This merger is quite bizarre when you sit down and think about it. There is no big strategic benefit, no big source of traffic. All this merger does is solidify existing PAR-CSX traffic flows. CSX was also the last name on the list of potential suitors for Pan Am. (I remember reading in one forum "Pan Am will attract everyone whose name isn't CSX.) It's quite different from something like CP-CMQ, where the intermodal and auto traffic to Saint John was a clear, immediate, benefit. This is certainly a long-term play by CSX for truck-to-rail conversions and improved service for shippers who already use a PAR-CSX routing.

I also think people are underestimating the significance of the improvements CSX is planning to make. Replacing Pan Am's accident locomotive fleet makes the cost of operating trains a lot less than it was before. Installing PTC along from the Massachusetts-New Hampshire border to Brunswick, Maine would not only result in a safer railroad but open up capacity for longer trains and expanded Downeaster service. Upgrading branch line trackage from Class I (10 mph) to Class II (25 mph) may not seem like a big improvement to us, but it would result in significantly reduced travel times over those lines. (CSX listed these improvements in the recent filing, and there is a Trains Newswire Article by Bill Stephens about it.) https://www.trains.com/trn/news-reviews ... d-service/

As for Intermodal to Waterville, I think it would be tacked onto preexisting trains. I would expect CSX to get settled into their new lines before they announce a service like that.
  by MEC407
 
Shortline614 wrote: Mon May 03, 2021 11:39 am I also think people are underestimating the significance of the improvements CSX is planning to make.
. . .
Upgrading branch line trackage from Class I (10 mph) to Class II (25 mph) may not seem like a big improvement to us, but it would result in significantly reduced travel times over those lines.
Agreed. Here's an example: It's 72 miles from Royal Junction to Waterville Yard. In the not so distant past, it has taken Pan Am trains seven hours to traverse those 72 miles. If CSX brings that stretch of track up to a solid and consistent 25 MPH, the transit time drops to three hours. That's a huge difference and allows for much more efficient utilization of crews and motive power.

Pan Am has tried to do this several times in the past, with great fanfare, at various locations all over the system, but they've never been able to maintain it for more than a year before it gets so lousy with speed restrictions that it becomes de facto 10 MPH track. I'm no expert on CSXT but I don't get the impression that they operate that way.

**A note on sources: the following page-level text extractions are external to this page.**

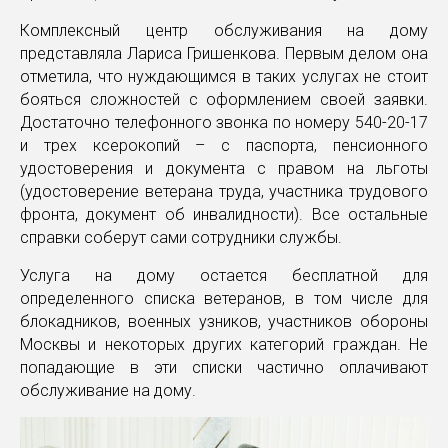
Комплексный центр обслуживания на дому
представляла Лариса Гришенкова. Первым делом она
отметила, что нуждающимся в таких услугах не стоит
бояться сложностей с оформлением своей заявки.
Достаточно телефонного звонка по номеру 540-20-17
и трех ксерокопий – с паспорта, пенсионного
удостоверения и документа с правом на льготы
(удостоверение ветерана труда, участника трудового
фронта, документ об инвалидности). Все остальные
справки соберут сами сотрудники службы.
Услуга на дому остается бесплатной для
определенного списка ветеранов, в том числе для
блокадников, военных узников, участников обороны
Москвы и некоторых других категорий граждан. Не
попадающие в эти списки частично оплачивают
обслуживание на дому.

If you bring it up to 40 MPH, that reduces the transit time from three hours to two hours, but it costs a helluva lot more money than upgrading from 10 to 25. So I can understand why they'd want to shoot for a solid and consistent 25 first, improve the reliability and velocity of the existing traffic, and then maybe look at another upgrade at some point in the future if traffic warrants it — or wait and let the state pay for it as part of a passenger rail upgrade (which, let's be honest, will probably happen within the next 10 years). Doing it right now, on their own dime, just wouldn't make much sense.
  by J.D. Lang
 
I've always thought that CSX's number 1 reason for going after Pan Am was to protect the current traffic to the B&A and not let SLR/CN or CP get it and divert all of that traffic through Canada. They also see growth potential by running a more reliable and efficient RR and lowering the OR. Getting the non passenger track up to a reliable class II and having enough crews so there are no more dead trains on sidings all over the system will do wonders on train velocity and reliability. Getting more and keeping Irving's wood products will help. Maybe when things settle down within 5 years intermodal from Waterville can be expanded.

That's why there are so many letters of support from Maine shippers to the STB. The only thing that puzzles me is there hasn't been any public support from the state of Maine where as some other states have submitted support letters to the STB. You would think that Maine would see the benefits to its economy from a robust rail network.